Kathy Goodell's mysterious Watching and Waiting, a multipiece sculpture of large glass lenses filled with colored water and suspended from the ceiling, was another hit. Several people who had clearly not expected a show of contemporary art in the Science Center were mesmerized by this work, standing on their toes to peer down into the lenses or leaning sideways to look up underneath them.
A few pieces in this entertaining show that deserve similar scrutiny include Candace Karch's digital photographs, which resemble real X-rays of skulls but have been collaged with found paper; Desi Minchillo's obsessively constructed assemblage of hundreds of pieces of cut paper arranged in several layers; Lee Arnold's single-channel video of six flash animations; Cynthia Greig's Type-C prints of a television and a fan, which give the appearance of being partly drawn and not the actual objects they seem to portray; and Wade von Kramm's magical Self Portrait, a lumpen-looking plaster sculpture that casts an uncannily accurate shadow of a man.
Esther M. Klein Art Gallery at the Science Center, 3600 Market St., 9 a.m. to 5 p.m.

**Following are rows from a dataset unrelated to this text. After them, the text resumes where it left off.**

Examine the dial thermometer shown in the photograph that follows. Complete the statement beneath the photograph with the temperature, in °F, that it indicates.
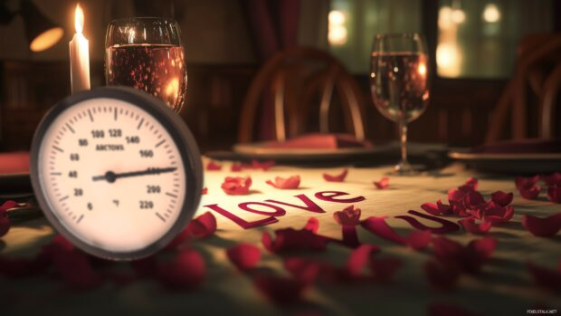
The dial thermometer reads 180 °F
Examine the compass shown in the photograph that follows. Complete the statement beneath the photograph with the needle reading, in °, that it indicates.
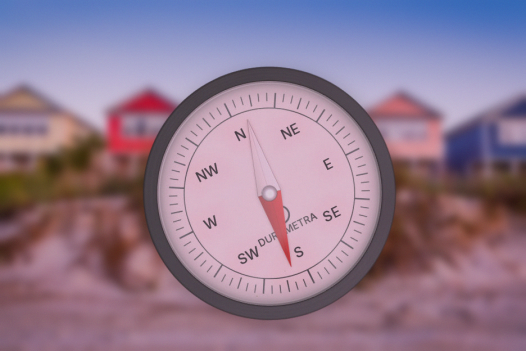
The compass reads 190 °
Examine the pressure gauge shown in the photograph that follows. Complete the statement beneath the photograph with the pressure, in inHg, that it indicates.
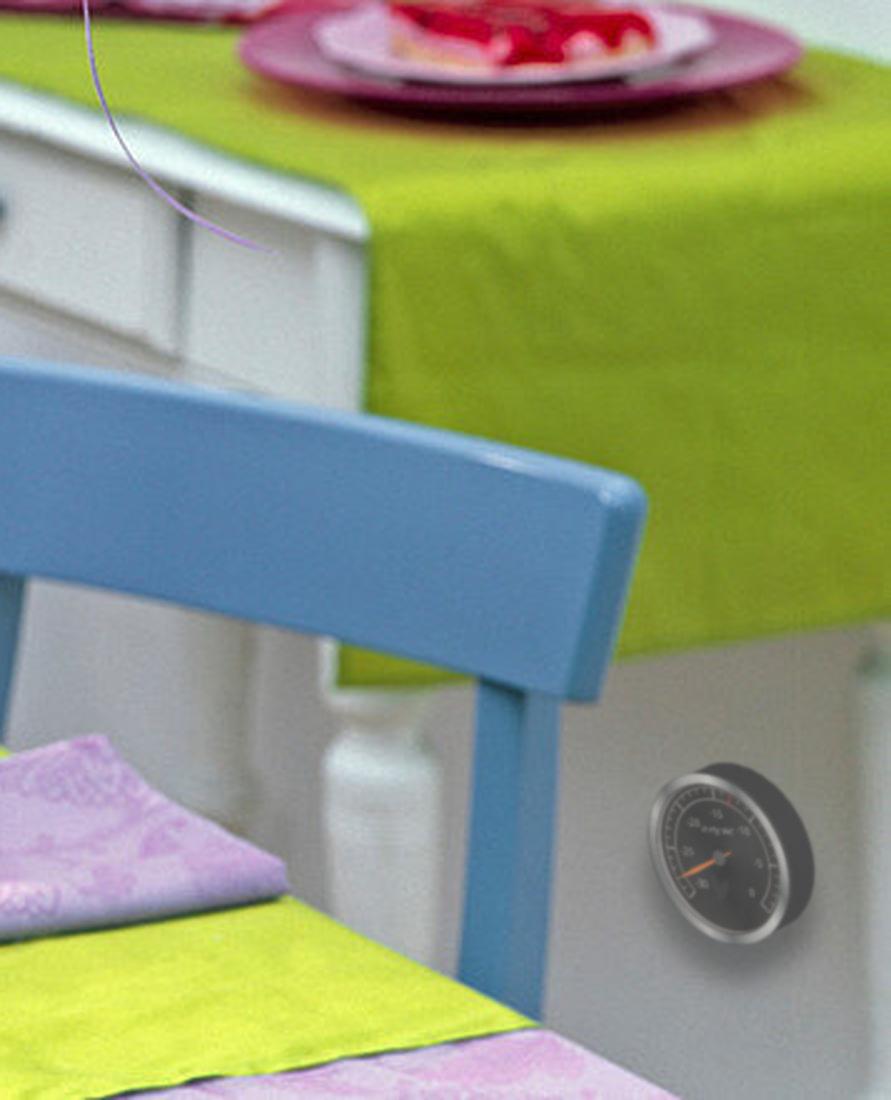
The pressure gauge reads -28 inHg
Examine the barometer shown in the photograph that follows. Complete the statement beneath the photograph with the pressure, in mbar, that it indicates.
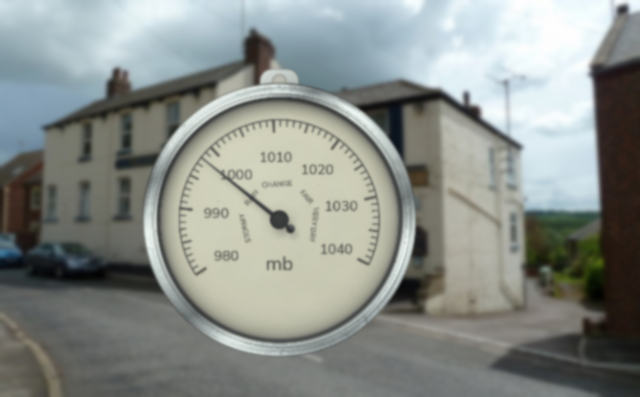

Mondays through Saturdays. 215-966-6188 or www.kleinartgallery.org. Through Sept. 5.
Gimlets + gimlet eye
Now that Philadelphia-based photographer Sarah Stolfa's first book, The Regulars, has been published (by Artisan Books, with an introduction by author Jonathan Franzen, who famously spent some time here, too), Gallery 339 is celebrating with a look back at some of Stolfa's subjects.
"Sarah Stolfa: The Regulars Revisited" features 10 photographs from her award-winning series of portraits of patrons of McGlinchey's, the Philadelphia tavern where the photographer tended bar as a Drexel student. Several of these have not been previously exhibited, and all display her remarkable gimlet eye.
More to celebrate: Philadelphia Photo Arts, of which Stolfa is the founder and executive director, has moved into its new headquarters in the Crane Building (1400 N. American St., Suite 103) and will open its doors to the public on Aug. 11 at 10 a.m. The grand opening and reception for its first exhibition, "Next: Emerging Philadelphia Photographers," which goes on view Aug. 18, is Sept. 10, from 6 to 9 p.m.
Gallery 339, 339 S. 21st St., 10 a.m. to 6 p.m. Tuesdays through Saturdays. 215-731-1530 or www.gallery339.com. Through Sept. 5.